━━━━━ Passage for review ━━━━━

Since we are in the early stages of setting
up our infrastructure to generate higher levels of revenues, we expect that our cost of sales to generate revenue from hosting or mining
for our own account will exceed the revenue we generate until we achieve sufficient economies of scale by deploying more miners. In future
periods, the largest component of our cost of sales will consist of electricity costs, which will increase substantially as our hosting
facilities are fully utilized. However, hosting clients will be responsible for reimbursing their pro rata share of electricity costs.
The balance of the electricity costs attributable to our proprietary mining operations will be paid for by bitcoin revenues generated
from those operations.
Operating Expenses
During the nine months ended May 31, 2022, the
Company incurred $1,150,119 in operating expenses compared to $36,614 during the nine months ended May 31, 2021. Operating expenses for
the 2022 period were primarily comprised of $189,982 in general and administrative expenses, $742,730 in legal expenses, accounting,
investment banking, and professional fees, which includes $637,964 in non-cash stock-based compensation, and $213,633 in related party
compensation expense to three of our officers. Additionally, we incurred $3,775 in impairment expenses on our cryptocurrency holdings
due to the significant decline in the price of Bitcoin we are holding. The higher level of operating expenses in the 2022 period as
compared to the 2021 period is attributable to expenses incurred as part of the Company’s entry into the digital asset hosting
business. The Company expects that operating expenses will trend materially higher in future periods as the Company begins paying
regular compensation to existing officers and directors, hires additional employees, and incurs other costs associated with the commencement
of operations.
Other Income (Expense)
During the nine months ended May 31, 2022, the
Company incurred $191,680 in other expenses, which was comprised of $196,165 in interest expense, and $4,485 in interest income, compared
to $14,672 of interest expenses during the nine months ended May 31, 2021. The increase in interest expense is due to increased levels
of borrowings by the Company on its line of credit in 2022 compared to the 2021 period when no line of credit was available.

━━━━━ Data extract ━━━━━

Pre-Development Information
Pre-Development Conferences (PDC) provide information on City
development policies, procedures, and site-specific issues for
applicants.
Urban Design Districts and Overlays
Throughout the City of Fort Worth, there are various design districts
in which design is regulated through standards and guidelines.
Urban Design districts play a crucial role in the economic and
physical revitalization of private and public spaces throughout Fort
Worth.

━━━━━

What you need to do: Can you write out the entire passage on costs and expenses, word for word? The listing is separate material, apart from the passage on costs and expenses.

Answer:
Since we are in the early stages of setting
up our infrastructure to generate higher levels of revenues, we expect that our cost of sales to generate revenue from hosting or mining
for our own account will exceed the revenue we generate until we achieve sufficient economies of scale by deploying more miners. In future
periods, the largest component of our cost of sales will consist of electricity costs, which will increase substantially as our hosting
facilities are fully utilized. However, hosting clients will be responsible for reimbursing their pro rata share of electricity costs.
The balance of the electricity costs attributable to our proprietary mining operations will be paid for by bitcoin revenues generated
from those operations.
Operating Expenses
During the nine months ended May 31, 2022, the
Company incurred $1,150,119 in operating expenses compared to $36,614 during the nine months ended May 31, 2021. Operating expenses for
the 2022 period were primarily comprised of $189,982 in general and administrative expenses, $742,730 in legal expenses, accounting,
investment banking, and professional fees, which includes $637,964 in non-cash stock-based compensation, and $213,633 in related party
compensation expense to three of our officers. Additionally, we incurred $3,775 in impairment expenses on our cryptocurrency holdings
due to the significant decline in the price of Bitcoin we are holding. The higher level of operating expenses in the 2022 period as
compared to the 2021 period is attributable to expenses incurred as part of the Company’s entry into the digital asset hosting
business. The Company expects that operating expenses will trend materially higher in future periods as the Company begins paying
regular compensation to existing officers and directors, hires additional employees, and incurs other costs associated with the commencement
of operations.
Other Income (Expense)
During the nine months ended May 31, 2022, the
Company incurred $191,680 in other expenses, which was comprised of $196,165 in interest expense, and $4,485 in interest income, compared
to $14,672 of interest expenses during the nine months ended May 31, 2021. The increase in interest expense is due to increased levels
of borrowings by the Company on its line of credit in 2022 compared to the 2021 period when no line of credit was available.